Перемена кончилась; гул, доносившийся из коридора, затих, раздался звонок, и Степан Иванович, смущенно покашливая, ушел из кабинета. А директор все продолжал говорить. Наконец в голосе его появилась хрипота, он откашлялся, отпил несколько глотков из стакана с чаем и сказал:

— Идите домой, Либединский Георгий! О дальнейшем поставим в известность ваших родителей. — Он возвел к небу свои орлиные очи. — И подумать, что ваш отец исполняет свой долг в армии! Каково ему будет узнать о том, как показали вы себя в годину тяжких испытаний!

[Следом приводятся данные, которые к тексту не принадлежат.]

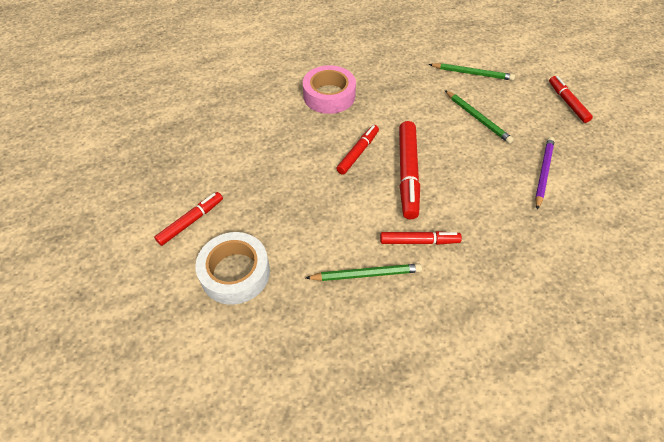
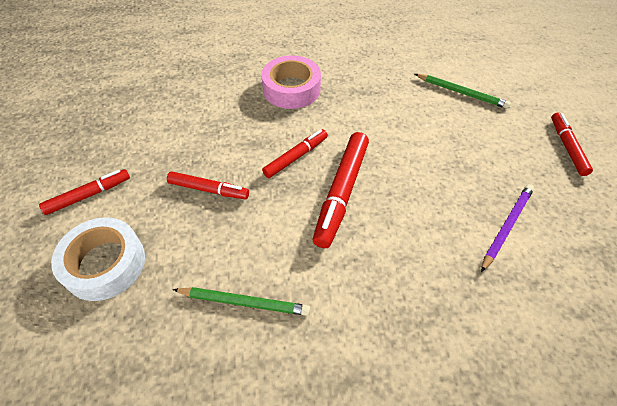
camera: 15 degrees right, 0 degrees up
red marker [380,231,462,245] -> red marker moved to [167,171,249,199]
green pencil [445,90,514,144] -> none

День был матовый, пушисто-снежный. Солнца не видно, ветра нет, еще не весна, а только лишь предчувствие ее. Но и это предчувствие замедляет шаги, делает глубже дыхание…

В этот час мне обычно не приходилось бывать на улице, и сейчас она казалась мне пустынной, — нигде не видно ни учеников реального училища, ни учениц женской гимназии. А с гимназистками при возвращении из училища я непременно встречался. С одной поздороваешься, с другой, незнакомой, только переглянешься — мгновенный взгляд, чуть заметное движение девичьих губ, — и вот она уже прошла, оставив мне лишь сердцебиение и жар в глазах…

Сейчас все учатся, только я изгнан. Разве для меня училище — груда камней? Нет, это не верно! Я привык к товарищам, любил их. А самое учение? Ведь тот же Петр Михайлович ставил мне пятерки! И я снова мысленно разглядывал все то, что произошло сегодня…

Я переживал тогда возраст, который не случайно называют «переходным». Сегодня ты уже не такой, как вчера, в душе просыпаются неизведанные чувства и даже не знаешь, как их назвать. И вдруг совершаешь поступки, для самого себя неожиданные. Так было и сейчас.

Разве я сделал неправильно, что не пошел на похороны Николая Васильевича? — рассуждал я. — Ведь вот совсем недавно, когда хоронили Пелагею Семеновну, был лютый ветер с дождем и снегом, и нас не освобождали от учения. Но как много мальчиков из нашего класса пришли хоронить ее, погибшую на передовых позициях тыла!